--- PROVIDED DATA ---

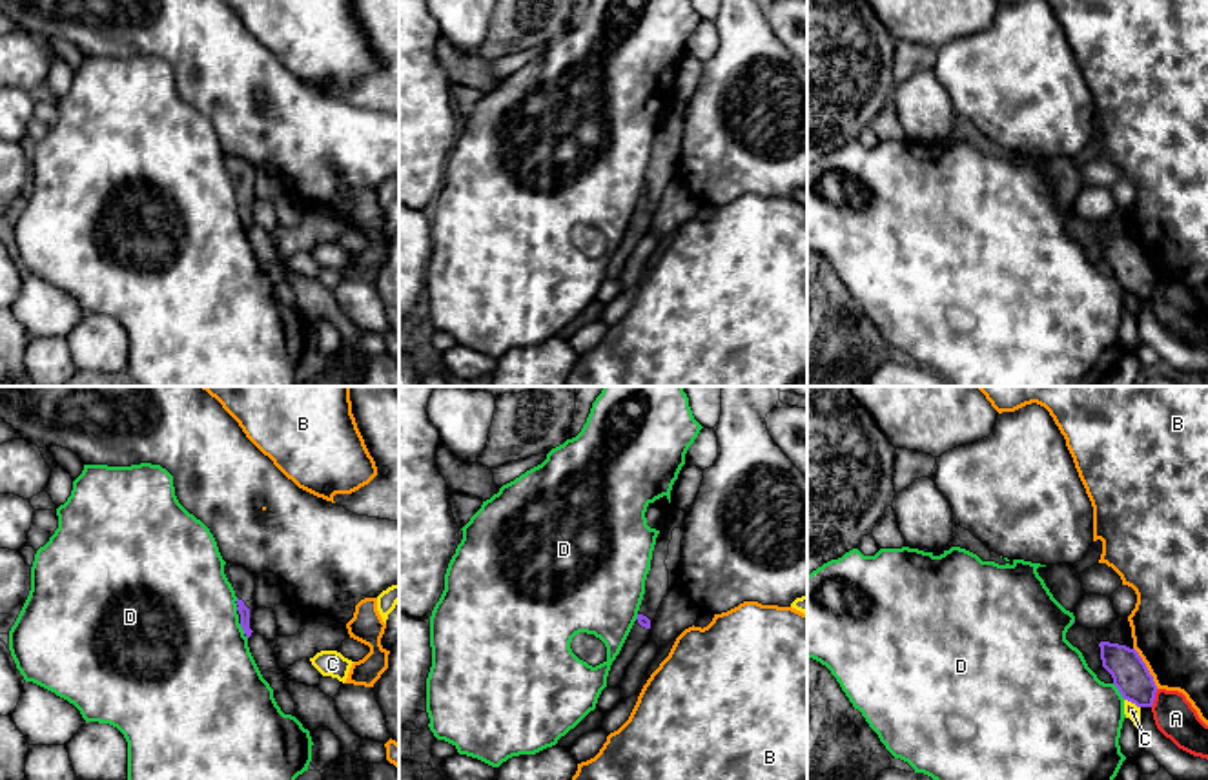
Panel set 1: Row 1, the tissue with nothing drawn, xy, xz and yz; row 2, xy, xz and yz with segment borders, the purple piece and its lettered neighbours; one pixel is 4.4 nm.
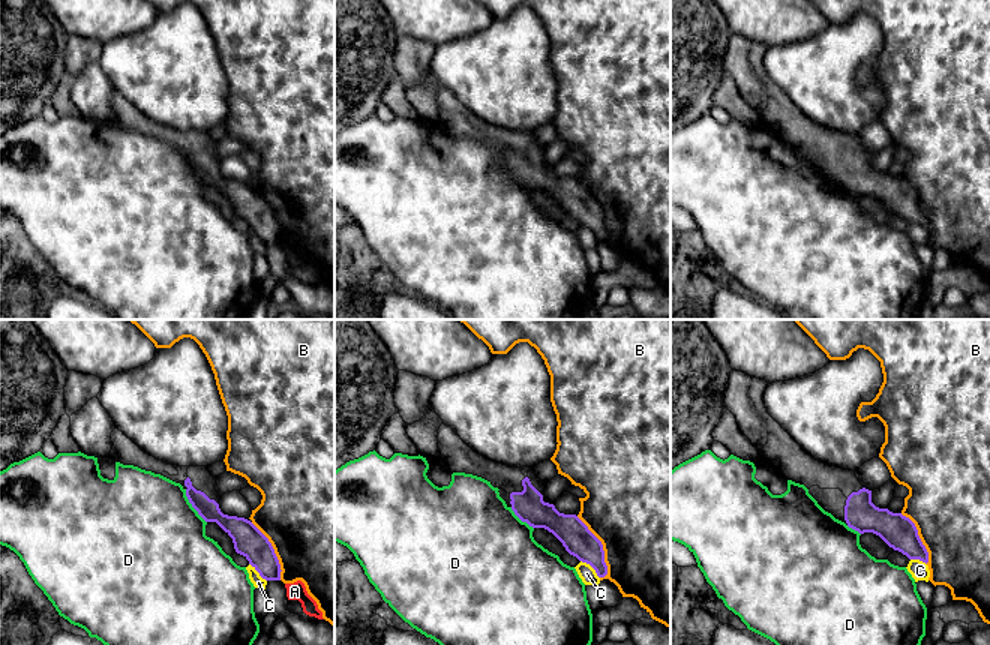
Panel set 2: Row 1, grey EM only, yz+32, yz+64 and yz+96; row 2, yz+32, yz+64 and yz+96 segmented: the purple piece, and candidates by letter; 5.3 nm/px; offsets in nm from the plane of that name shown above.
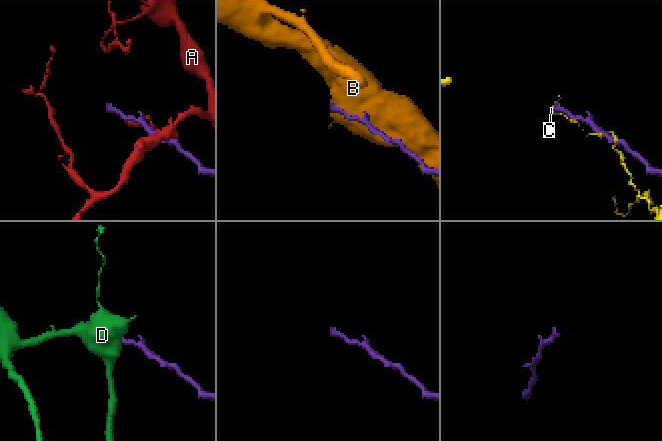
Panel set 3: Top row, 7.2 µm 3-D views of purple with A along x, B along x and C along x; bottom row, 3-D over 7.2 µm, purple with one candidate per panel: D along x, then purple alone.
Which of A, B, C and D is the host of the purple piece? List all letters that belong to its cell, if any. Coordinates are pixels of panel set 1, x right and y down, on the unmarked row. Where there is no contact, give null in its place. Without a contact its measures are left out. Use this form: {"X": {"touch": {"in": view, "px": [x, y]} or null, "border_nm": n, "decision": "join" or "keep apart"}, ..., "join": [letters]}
{"A": {"touch": {"in": "yz", "px": [1154, 290]}, "border_nm": 90, "decision": "keep apart"}, "B": {"touch": {"in": "yz", "px": [1146, 259]}, "border_nm": 220, "decision": "keep apart"}, "C": {"touch": {"in": "yz", "px": [1132, 294]}, "border_nm": 80, "decision": "keep apart"}, "D": {"touch": {"in": "yz", "px": [1119, 283]}, "border_nm": 90, "decision": "keep apart"}, "join": []}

---

**WORK ITEM**
Return only what runs from the line containing "Panel set 3: Top" to the last line of the records above, both ends included, exactly as written.

**WRITTEN RESPONSE**
Panel set 3: Top row, 7.2 µm 3-D views of purple with A along x, B along x and C along x; bottom row, 3-D over 7.2 µm, purple with one candidate per panel: D along x, then purple alone.
Which of A, B, C and D is the host of the purple piece? List all letters that belong to its cell, if any. Coordinates are pixels of panel set 1, x right and y down, on the unmarked row. Where there is no contact, give null in its place. Without a contact its measures are left out. Use this form: {"X": {"touch": {"in": view, "px": [x, y]} or null, "border_nm": n, "decision": "join" or "keep apart"}, ..., "join": [letters]}
{"A": {"touch": {"in": "yz", "px": [1154, 290]}, "border_nm": 90, "decision": "keep apart"}, "B": {"touch": {"in": "yz", "px": [1146, 259]}, "border_nm": 220, "decision": "keep apart"}, "C": {"touch": {"in": "yz", "px": [1132, 294]}, "border_nm": 80, "decision": "keep apart"}, "D": {"touch": {"in": "yz", "px": [1119, 283]}, "border_nm": 90, "decision": "keep apart"}, "join": []}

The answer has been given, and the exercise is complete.